### Task objective
Take the data below and extract the lines from the one with "Document page, 1500x1125 pixels." to the one with "text_box [185, 120, 1500, 126]", inclusive, exactly as written.

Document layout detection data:
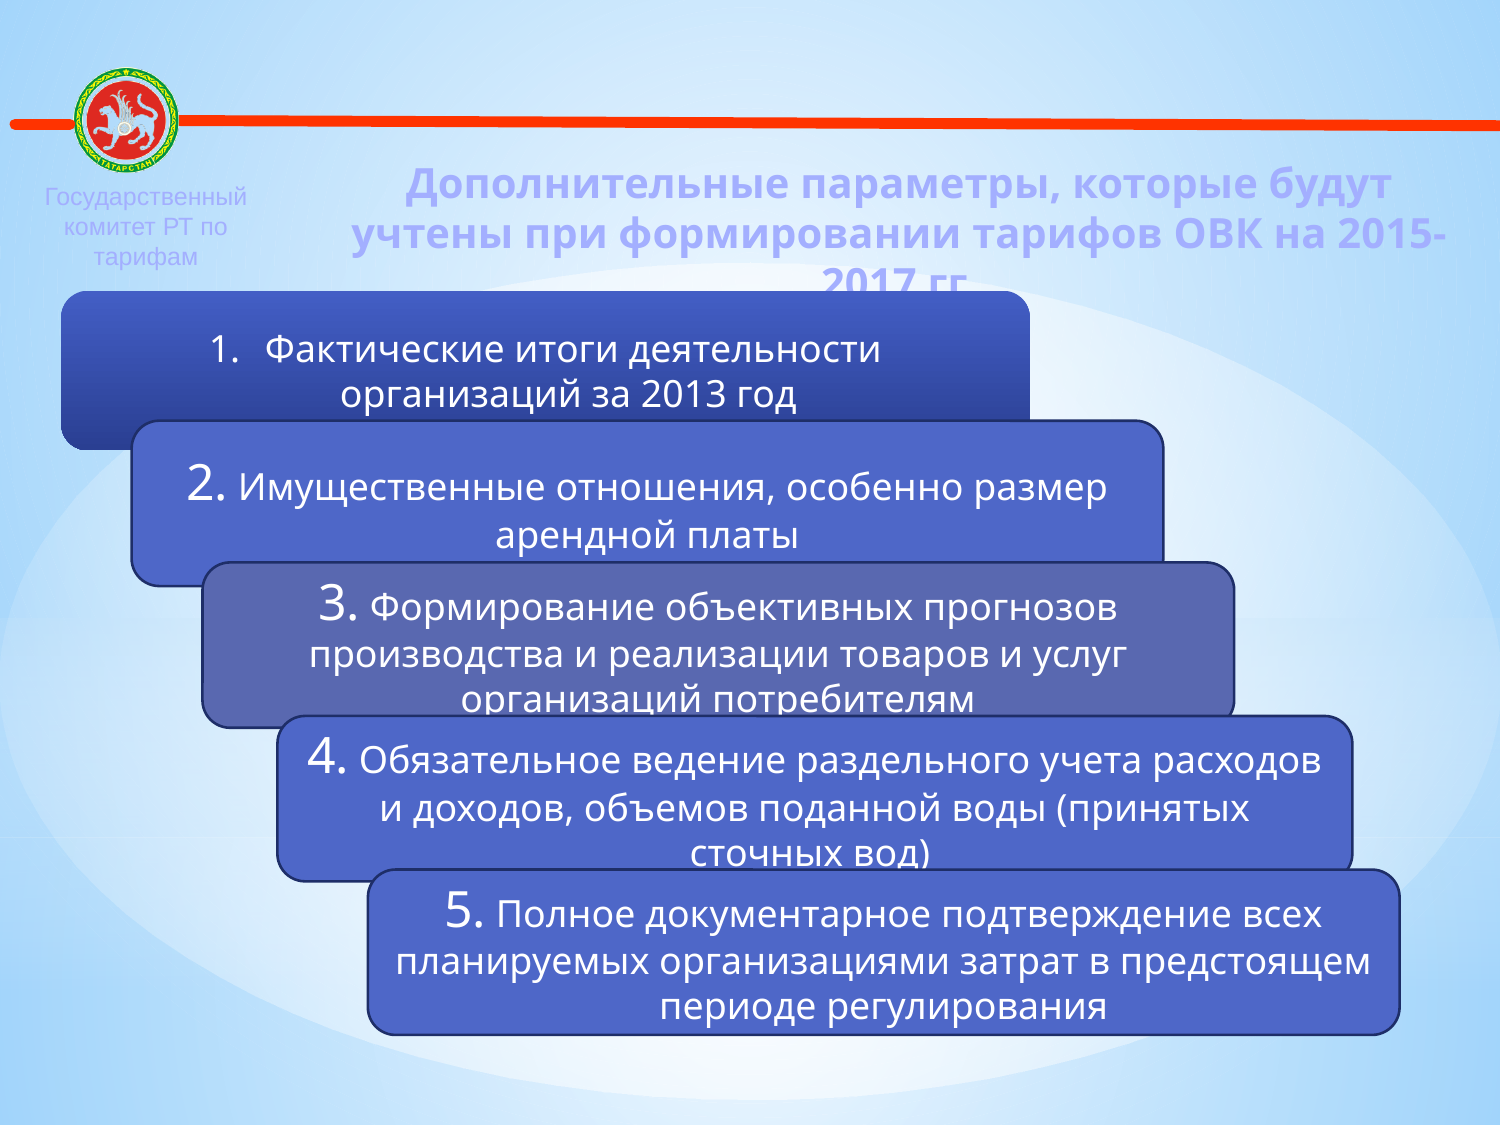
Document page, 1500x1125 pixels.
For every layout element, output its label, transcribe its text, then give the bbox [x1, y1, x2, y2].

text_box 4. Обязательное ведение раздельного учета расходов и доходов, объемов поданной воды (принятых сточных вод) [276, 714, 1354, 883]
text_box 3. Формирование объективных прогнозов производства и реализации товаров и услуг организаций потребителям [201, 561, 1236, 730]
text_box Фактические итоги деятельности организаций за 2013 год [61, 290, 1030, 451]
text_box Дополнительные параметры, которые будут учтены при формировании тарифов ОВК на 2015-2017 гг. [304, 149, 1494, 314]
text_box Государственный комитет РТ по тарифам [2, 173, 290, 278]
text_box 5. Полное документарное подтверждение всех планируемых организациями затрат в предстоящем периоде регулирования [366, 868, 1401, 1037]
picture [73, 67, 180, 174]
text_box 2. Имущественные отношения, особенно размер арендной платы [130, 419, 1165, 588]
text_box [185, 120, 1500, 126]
==
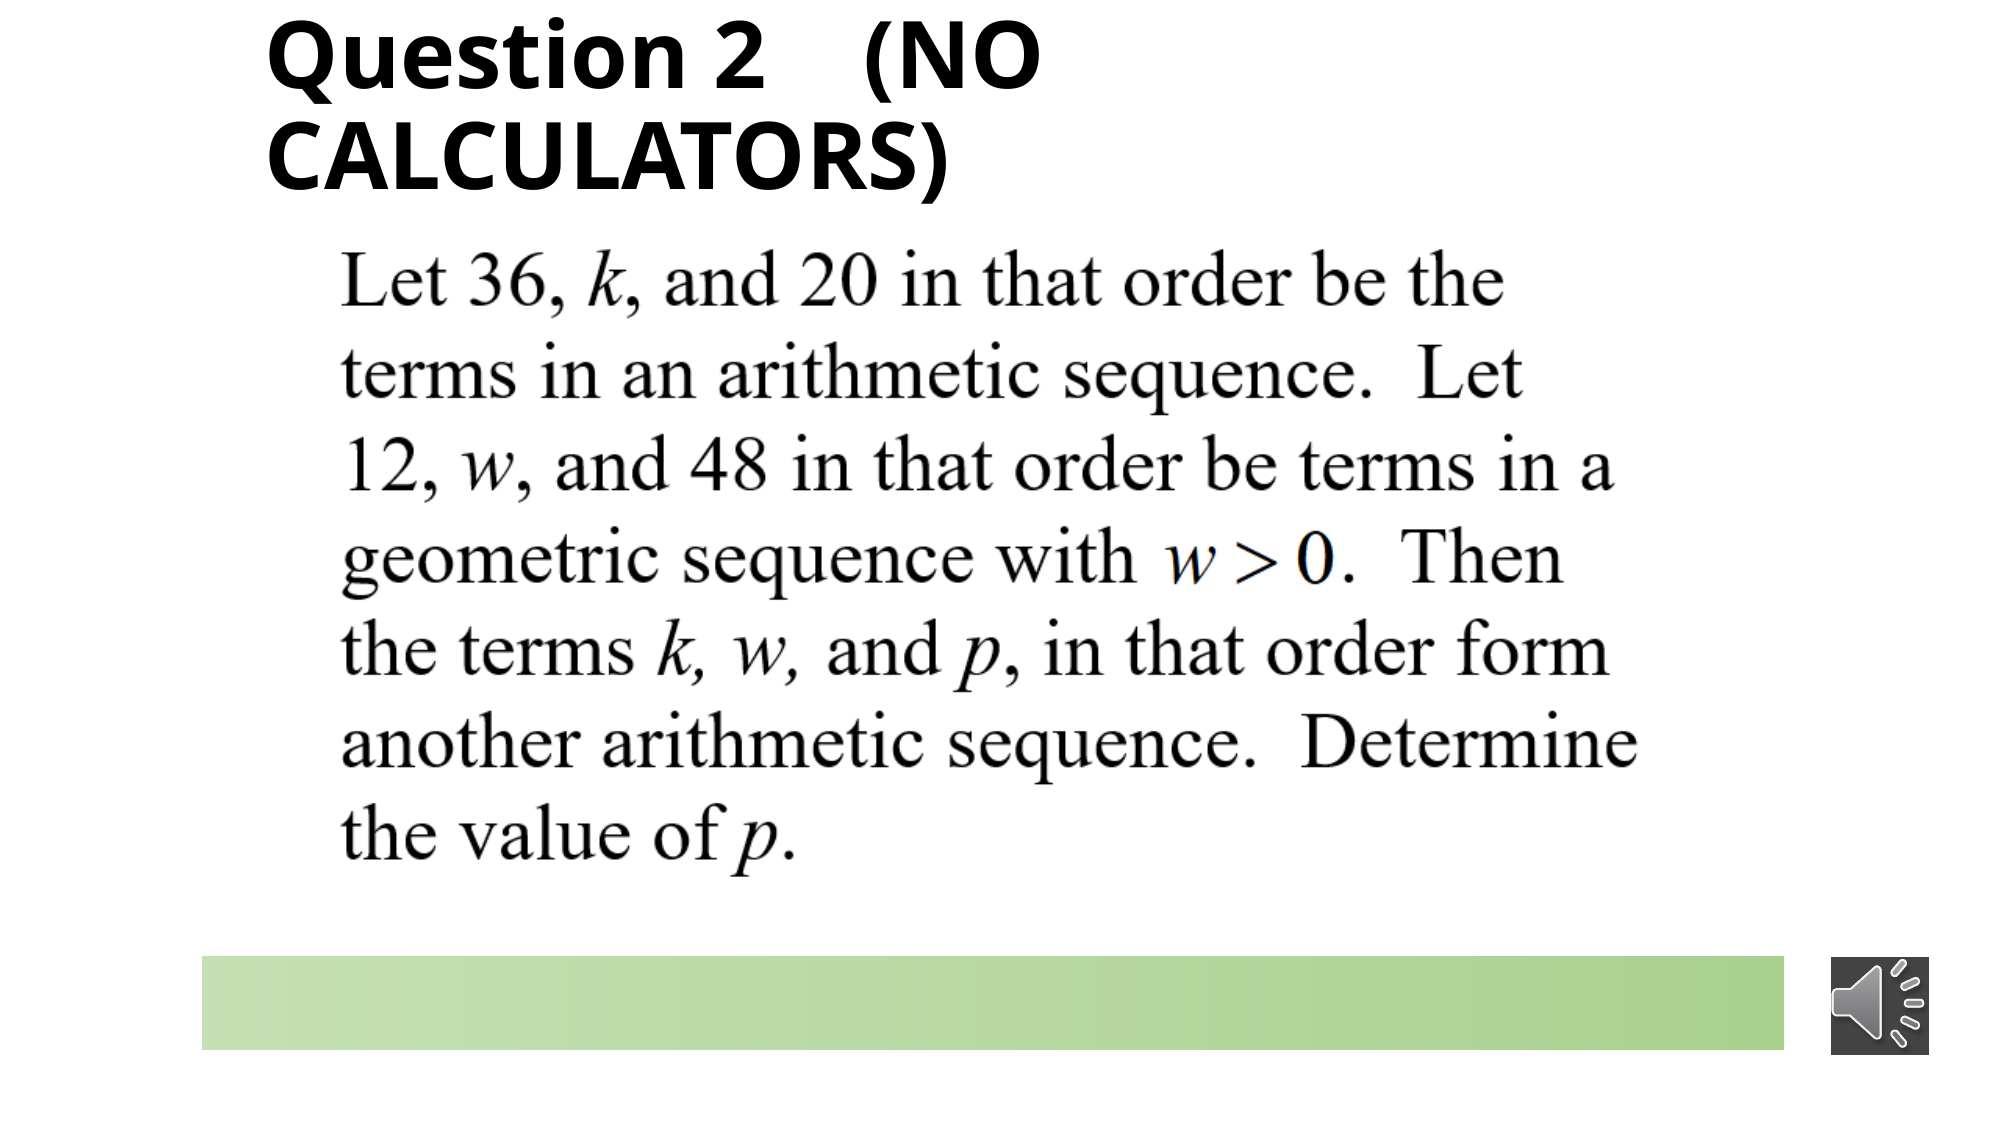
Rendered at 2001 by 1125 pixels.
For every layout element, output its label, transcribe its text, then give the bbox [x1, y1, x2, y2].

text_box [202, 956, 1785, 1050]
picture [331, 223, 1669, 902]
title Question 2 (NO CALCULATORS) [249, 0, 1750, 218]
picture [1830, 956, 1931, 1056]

### Task solution
Document page, 1500x1125 pixels.
For every layout element, output its label, transcribe its text, then give the bbox [x1, y1, x2, y2].

text_box 4. Обязательное ведение раздельного учета расходов и доходов, объемов поданной воды (принятых сточных вод) [276, 714, 1354, 883]
text_box 3. Формирование объективных прогнозов производства и реализации товаров и услуг организаций потребителям [201, 561, 1236, 730]
text_box Фактические итоги деятельности организаций за 2013 год [61, 290, 1030, 451]
text_box Дополнительные параметры, которые будут учтены при формировании тарифов ОВК на 2015-2017 гг. [304, 149, 1494, 314]
text_box Государственный комитет РТ по тарифам [2, 173, 290, 278]
text_box 5. Полное документарное подтверждение всех планируемых организациями затрат в предстоящем периоде регулирования [366, 868, 1401, 1037]
picture [73, 67, 180, 174]
text_box 2. Имущественные отношения, особенно размер арендной платы [130, 419, 1165, 588]
text_box [185, 120, 1500, 126]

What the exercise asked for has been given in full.